Esercizio scritto 1: In quale città e in quale anno uscì l'edizione dei Reali di Francia a cui è premesso il discorso?

Discorso sui Reali di Francia
Questo testo è completo, ma ancora da rileggere. |
DISCORSO
Premesso all'edizione dei Reali di Francia,coll' Istoria di Buovo di Antona, pubblicati per cura dell'Autore in Venezia, 1821, in 8.
Quando rinacque l’Italia alle scienze e alle lettere, i suoi primi vagiti furono spirituali leggende, rozze canzoni, sacre rappresentazioni, novellette, romanzi. Io toccherò alcuna cosa intorno a questi ultimi per farmi strada a dar ragione dell’opera che riconsegno alla luce.

Esercizio scritto 2: Per favore, riporta senza alcuna modifica le righe dei record, cominciando dall'inizio dei record e terminando con la riga che contiene "road: (472, 62)", estremi inclusi.

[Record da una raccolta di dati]
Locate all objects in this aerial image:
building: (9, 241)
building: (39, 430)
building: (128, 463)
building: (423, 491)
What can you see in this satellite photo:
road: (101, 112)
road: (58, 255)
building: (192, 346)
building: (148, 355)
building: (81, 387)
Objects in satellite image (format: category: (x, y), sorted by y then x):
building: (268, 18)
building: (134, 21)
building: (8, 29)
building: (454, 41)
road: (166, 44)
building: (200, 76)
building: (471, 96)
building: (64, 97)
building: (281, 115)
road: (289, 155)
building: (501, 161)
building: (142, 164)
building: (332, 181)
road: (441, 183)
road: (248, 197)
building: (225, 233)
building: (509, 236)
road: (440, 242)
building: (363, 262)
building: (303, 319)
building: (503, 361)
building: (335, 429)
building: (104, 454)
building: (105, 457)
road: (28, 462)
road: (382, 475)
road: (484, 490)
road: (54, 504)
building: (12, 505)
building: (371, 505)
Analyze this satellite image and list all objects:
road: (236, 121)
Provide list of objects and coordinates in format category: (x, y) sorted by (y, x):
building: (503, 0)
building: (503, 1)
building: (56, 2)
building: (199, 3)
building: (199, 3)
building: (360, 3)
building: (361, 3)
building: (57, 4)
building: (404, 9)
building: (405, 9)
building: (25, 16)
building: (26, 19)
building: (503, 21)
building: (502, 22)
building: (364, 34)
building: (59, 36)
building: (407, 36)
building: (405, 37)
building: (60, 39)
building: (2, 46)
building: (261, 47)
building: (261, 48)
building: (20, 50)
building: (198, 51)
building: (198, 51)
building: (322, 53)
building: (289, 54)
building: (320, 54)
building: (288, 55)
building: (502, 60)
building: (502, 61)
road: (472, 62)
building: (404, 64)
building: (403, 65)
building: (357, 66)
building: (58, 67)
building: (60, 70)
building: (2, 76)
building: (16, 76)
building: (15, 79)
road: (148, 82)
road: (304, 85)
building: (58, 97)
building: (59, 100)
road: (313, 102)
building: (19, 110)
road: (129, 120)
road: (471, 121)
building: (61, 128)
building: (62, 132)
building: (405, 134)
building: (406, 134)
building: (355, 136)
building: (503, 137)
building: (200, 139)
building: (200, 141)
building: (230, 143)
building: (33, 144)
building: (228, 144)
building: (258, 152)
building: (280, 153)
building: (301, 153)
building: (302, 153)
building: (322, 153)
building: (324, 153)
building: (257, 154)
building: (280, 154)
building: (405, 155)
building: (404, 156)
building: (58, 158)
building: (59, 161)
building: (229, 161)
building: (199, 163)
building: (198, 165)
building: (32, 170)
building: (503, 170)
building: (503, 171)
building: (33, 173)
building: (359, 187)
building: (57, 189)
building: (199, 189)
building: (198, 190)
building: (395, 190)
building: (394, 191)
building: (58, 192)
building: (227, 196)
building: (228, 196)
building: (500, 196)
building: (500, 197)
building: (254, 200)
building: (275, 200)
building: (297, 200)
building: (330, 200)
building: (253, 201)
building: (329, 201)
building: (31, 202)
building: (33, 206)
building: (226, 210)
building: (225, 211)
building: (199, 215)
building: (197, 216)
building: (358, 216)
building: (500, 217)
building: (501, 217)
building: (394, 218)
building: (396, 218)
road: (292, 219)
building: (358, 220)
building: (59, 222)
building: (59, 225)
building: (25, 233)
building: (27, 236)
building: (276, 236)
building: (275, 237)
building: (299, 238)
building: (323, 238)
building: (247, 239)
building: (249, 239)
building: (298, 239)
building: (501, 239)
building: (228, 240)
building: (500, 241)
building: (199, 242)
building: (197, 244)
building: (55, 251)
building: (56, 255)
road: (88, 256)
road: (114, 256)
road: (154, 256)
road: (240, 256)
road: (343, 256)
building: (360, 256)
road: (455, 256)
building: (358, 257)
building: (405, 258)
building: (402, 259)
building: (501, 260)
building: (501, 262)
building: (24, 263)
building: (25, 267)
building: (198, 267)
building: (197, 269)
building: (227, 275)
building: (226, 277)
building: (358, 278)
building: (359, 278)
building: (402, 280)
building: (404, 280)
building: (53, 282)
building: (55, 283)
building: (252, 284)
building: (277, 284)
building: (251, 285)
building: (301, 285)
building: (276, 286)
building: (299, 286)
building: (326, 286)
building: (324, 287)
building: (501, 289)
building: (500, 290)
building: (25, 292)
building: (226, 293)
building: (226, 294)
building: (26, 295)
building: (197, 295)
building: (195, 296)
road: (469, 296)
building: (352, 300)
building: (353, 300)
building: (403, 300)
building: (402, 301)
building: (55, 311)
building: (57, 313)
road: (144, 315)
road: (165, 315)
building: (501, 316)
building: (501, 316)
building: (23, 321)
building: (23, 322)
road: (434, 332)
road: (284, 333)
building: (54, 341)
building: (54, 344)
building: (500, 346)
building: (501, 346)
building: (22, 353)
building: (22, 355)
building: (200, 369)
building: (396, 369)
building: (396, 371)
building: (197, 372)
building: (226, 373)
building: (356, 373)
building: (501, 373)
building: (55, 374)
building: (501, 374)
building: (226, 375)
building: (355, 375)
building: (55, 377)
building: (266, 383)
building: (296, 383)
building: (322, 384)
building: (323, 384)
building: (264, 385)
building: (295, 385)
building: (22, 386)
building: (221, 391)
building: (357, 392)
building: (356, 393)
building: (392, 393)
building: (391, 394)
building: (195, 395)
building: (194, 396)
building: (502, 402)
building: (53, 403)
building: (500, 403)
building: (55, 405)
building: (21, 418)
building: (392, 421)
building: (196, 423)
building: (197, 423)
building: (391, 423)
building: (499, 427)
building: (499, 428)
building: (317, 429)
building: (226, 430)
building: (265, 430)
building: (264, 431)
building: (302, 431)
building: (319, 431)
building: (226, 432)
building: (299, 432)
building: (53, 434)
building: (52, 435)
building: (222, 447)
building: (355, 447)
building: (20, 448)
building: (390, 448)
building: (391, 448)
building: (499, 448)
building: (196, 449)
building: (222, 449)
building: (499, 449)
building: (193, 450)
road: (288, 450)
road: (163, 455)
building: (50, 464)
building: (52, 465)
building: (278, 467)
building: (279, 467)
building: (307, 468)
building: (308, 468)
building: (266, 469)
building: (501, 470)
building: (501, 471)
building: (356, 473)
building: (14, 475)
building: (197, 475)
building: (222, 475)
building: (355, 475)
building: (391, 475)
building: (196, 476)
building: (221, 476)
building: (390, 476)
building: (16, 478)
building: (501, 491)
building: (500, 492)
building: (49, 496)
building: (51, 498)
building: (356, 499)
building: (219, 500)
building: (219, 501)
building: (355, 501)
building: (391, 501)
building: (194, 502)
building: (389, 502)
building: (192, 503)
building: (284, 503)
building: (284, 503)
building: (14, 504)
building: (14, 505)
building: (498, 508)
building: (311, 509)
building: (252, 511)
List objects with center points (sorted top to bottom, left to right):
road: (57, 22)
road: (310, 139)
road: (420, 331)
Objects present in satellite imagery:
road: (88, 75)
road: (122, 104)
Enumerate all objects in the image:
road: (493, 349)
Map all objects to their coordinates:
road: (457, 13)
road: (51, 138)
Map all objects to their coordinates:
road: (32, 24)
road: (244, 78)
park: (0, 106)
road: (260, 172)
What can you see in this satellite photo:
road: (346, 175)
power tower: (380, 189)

Risultato completo 1: A Venezia, nel 1821.

Risultato completo 2:
Locate all objects in this aerial image:
building: (9, 241)
building: (39, 430)
building: (128, 463)
building: (423, 491)
What can you see in this satellite photo:
road: (101, 112)
road: (58, 255)
building: (192, 346)
building: (148, 355)
building: (81, 387)
Objects in satellite image (format: category: (x, y), sorted by y then x):
building: (268, 18)
building: (134, 21)
building: (8, 29)
building: (454, 41)
road: (166, 44)
building: (200, 76)
building: (471, 96)
building: (64, 97)
building: (281, 115)
road: (289, 155)
building: (501, 161)
building: (142, 164)
building: (332, 181)
road: (441, 183)
road: (248, 197)
building: (225, 233)
building: (509, 236)
road: (440, 242)
building: (363, 262)
building: (303, 319)
building: (503, 361)
building: (335, 429)
building: (104, 454)
building: (105, 457)
road: (28, 462)
road: (382, 475)
road: (484, 490)
road: (54, 504)
building: (12, 505)
building: (371, 505)
Analyze this satellite image and list all objects:
road: (236, 121)
Provide list of objects and coordinates in format category: (x, y) sorted by (y, x):
building: (503, 0)
building: (503, 1)
building: (56, 2)
building: (199, 3)
building: (199, 3)
building: (360, 3)
building: (361, 3)
building: (57, 4)
building: (404, 9)
building: (405, 9)
building: (25, 16)
building: (26, 19)
building: (503, 21)
building: (502, 22)
building: (364, 34)
building: (59, 36)
building: (407, 36)
building: (405, 37)
building: (60, 39)
building: (2, 46)
building: (261, 47)
building: (261, 48)
building: (20, 50)
building: (198, 51)
building: (198, 51)
building: (322, 53)
building: (289, 54)
building: (320, 54)
building: (288, 55)
building: (502, 60)
building: (502, 61)
road: (472, 62)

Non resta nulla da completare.